The Missing IDE: /ide Misdirection
One of the "features" recently introduced with Claude Code is the ability to integrate with an ide; that is, if you're running CC from a terminal window within an IDE, it can be context aware. The extent of this integration wasn't exactly clear, and although it was mentioned in the videos, this feature wasn't explored in any depth.
So after we were done with the unit tests, I tried out the ide integration. Supposedly, it was as easy as:
/ide
But it wasn't. When I tried that command, Claude showed me the detected IDE's, and there was nothing in the list. I explained to Claude that it was running in a terminal from within Cursor, and Claude tried to debug the issue. It tried to set bash environment variables, and when that didn't work, fish environment variables. After several failed attempts to detect the ide (including restarts of the IDE, and even my gui shell), nothing worked. After roughly 30 minutes of debugging, Claude came back and said that the ide integration feature had been removed.
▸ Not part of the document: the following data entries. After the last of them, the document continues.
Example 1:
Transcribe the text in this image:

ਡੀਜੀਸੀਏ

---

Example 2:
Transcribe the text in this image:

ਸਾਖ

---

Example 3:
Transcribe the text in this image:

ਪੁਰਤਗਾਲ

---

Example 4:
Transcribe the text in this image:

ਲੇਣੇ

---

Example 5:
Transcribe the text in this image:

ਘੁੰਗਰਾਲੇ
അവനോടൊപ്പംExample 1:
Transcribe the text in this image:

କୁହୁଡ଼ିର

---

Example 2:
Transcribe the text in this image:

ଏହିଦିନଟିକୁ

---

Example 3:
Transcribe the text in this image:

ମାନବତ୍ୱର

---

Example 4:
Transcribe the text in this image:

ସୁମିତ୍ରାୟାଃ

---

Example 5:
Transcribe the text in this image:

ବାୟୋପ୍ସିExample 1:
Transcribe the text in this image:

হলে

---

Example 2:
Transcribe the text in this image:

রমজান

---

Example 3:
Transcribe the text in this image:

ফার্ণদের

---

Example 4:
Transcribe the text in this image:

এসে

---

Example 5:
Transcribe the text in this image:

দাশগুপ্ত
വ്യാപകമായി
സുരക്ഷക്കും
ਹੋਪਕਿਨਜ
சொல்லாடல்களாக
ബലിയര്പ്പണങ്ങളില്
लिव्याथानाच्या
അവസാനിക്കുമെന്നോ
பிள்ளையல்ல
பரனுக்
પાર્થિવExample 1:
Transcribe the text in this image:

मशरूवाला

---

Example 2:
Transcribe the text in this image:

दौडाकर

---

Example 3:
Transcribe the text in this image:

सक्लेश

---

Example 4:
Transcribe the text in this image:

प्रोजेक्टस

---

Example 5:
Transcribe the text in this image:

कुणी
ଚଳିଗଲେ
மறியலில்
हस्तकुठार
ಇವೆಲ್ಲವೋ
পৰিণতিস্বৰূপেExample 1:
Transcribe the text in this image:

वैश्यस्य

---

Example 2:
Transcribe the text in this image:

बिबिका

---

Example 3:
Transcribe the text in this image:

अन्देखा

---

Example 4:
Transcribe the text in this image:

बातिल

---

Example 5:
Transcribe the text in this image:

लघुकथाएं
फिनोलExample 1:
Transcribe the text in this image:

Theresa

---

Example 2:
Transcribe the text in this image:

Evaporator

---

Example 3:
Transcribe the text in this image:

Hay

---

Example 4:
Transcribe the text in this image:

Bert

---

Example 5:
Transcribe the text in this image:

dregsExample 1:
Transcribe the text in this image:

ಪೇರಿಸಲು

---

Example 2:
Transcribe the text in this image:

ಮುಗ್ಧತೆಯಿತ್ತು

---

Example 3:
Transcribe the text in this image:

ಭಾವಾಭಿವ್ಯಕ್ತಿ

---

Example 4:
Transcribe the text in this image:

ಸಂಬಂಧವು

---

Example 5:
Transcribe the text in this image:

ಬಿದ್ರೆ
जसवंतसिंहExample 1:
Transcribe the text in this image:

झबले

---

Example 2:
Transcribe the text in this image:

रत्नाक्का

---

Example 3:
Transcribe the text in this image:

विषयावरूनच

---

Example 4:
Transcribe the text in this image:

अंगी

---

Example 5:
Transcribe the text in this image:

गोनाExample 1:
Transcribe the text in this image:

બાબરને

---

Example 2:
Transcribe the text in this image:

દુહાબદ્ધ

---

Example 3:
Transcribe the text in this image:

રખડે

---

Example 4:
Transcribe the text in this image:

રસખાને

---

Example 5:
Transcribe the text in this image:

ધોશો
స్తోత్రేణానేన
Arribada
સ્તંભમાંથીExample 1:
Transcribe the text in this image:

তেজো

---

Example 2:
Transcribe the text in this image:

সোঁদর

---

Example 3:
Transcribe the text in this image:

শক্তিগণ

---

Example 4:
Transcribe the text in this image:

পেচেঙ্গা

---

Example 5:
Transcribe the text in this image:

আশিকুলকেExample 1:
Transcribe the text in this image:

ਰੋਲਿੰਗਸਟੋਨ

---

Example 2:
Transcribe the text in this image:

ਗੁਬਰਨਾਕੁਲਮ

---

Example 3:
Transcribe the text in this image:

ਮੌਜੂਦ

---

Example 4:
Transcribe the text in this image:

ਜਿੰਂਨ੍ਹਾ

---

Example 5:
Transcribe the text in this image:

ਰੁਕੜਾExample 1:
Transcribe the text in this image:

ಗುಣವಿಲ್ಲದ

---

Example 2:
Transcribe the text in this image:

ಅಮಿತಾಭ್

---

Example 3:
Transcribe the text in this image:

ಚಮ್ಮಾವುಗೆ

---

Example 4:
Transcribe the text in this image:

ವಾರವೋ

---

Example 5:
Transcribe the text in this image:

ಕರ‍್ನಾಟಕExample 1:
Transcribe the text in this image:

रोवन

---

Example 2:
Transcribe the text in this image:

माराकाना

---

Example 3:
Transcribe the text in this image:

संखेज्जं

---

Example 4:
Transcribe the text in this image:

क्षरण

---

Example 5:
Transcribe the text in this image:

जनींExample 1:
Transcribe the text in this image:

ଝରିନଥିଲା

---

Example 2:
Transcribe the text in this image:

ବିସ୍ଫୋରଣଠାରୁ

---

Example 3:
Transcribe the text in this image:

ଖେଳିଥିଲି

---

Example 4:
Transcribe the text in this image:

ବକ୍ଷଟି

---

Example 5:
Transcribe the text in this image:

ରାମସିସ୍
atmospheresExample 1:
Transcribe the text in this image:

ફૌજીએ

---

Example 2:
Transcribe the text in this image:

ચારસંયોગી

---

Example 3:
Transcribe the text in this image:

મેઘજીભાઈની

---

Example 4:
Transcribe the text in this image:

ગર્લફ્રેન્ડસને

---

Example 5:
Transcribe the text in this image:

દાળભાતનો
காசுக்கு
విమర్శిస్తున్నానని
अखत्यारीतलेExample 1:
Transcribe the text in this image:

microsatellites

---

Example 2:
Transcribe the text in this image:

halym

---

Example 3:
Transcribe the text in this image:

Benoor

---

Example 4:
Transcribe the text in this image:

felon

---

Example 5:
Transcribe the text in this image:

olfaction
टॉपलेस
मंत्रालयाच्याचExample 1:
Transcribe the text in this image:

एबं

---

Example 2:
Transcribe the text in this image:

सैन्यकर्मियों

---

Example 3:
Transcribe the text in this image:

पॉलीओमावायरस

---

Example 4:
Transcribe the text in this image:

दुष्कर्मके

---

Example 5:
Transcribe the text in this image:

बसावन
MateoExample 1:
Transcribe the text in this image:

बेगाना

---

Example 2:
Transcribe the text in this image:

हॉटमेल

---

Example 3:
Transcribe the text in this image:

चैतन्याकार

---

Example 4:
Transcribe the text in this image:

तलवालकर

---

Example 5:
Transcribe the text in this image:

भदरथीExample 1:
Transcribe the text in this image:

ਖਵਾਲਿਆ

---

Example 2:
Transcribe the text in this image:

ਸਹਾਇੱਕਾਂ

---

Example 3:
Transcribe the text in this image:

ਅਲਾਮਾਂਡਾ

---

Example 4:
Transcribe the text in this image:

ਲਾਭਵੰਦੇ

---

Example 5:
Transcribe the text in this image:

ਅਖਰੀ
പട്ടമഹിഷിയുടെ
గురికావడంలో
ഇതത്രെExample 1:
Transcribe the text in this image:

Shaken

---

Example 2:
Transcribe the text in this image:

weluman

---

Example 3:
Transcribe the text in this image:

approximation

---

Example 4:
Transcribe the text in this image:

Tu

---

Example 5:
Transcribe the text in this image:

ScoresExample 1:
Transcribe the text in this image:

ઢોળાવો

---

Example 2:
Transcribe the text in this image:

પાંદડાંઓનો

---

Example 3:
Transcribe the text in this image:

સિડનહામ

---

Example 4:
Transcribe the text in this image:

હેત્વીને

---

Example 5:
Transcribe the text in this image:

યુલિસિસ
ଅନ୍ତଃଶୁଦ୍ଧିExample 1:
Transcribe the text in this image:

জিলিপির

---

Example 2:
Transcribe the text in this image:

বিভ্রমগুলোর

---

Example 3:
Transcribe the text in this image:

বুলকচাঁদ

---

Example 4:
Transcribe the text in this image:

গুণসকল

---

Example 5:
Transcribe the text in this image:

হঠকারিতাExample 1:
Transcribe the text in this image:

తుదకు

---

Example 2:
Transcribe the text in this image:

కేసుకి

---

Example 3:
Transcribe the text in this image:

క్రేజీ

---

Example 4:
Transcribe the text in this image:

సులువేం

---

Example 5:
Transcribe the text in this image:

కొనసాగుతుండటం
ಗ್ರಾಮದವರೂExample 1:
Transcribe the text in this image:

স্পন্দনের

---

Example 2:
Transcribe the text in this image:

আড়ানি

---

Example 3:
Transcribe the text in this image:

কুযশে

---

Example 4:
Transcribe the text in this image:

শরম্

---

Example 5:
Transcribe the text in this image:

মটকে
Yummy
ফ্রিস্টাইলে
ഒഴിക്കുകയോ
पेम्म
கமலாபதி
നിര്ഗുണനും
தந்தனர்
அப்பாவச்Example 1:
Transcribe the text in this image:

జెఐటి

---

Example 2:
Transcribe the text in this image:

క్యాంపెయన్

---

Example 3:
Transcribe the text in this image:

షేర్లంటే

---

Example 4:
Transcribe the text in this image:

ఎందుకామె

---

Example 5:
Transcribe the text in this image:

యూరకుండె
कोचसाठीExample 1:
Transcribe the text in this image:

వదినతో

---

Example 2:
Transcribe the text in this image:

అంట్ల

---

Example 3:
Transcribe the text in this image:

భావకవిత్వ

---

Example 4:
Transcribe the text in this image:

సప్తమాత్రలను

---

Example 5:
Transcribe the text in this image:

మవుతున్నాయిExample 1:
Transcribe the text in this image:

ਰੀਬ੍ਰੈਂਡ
That was incredibly frustrating. It was a complete waste of time. Confusing things even more is the fact that this feature remains on anthropic's site. I guess I'll just continue without any kind of ide integration.
How It Compares to Cursor (So Far)
So how does it compare to Cursor? That's a tough question, and I'm not sure it's the right question.
It's way too early for me to know for sure, but I don't think it's an either-or situation. I think the tools can be complimentary, but I need more time to explore. I will say though that in the day I've been using Claude Code, I haven't actually done anything in Cursor.
Conclusion
Keep in mind that these are initial impressions and will definitely change. I was initially frustrated by the fact that functionality I had purchased (i.e., capacity) was not available. That's not a good look. The fact that I wasted time trying to enable Cursor integration, only to later learn that feature has been removed, was also frustrating. And lastly, I was unimpressed by the difficulty Claude 4 Opus had generating new, functional, unit tests for my DAO layer. In fact, I was surprised by how many iterations were required. But we eventually got there.
The next steps are to give it something more complicated, and to better learn its strengths and weaknesses and determine how to incorporate it into my workflow.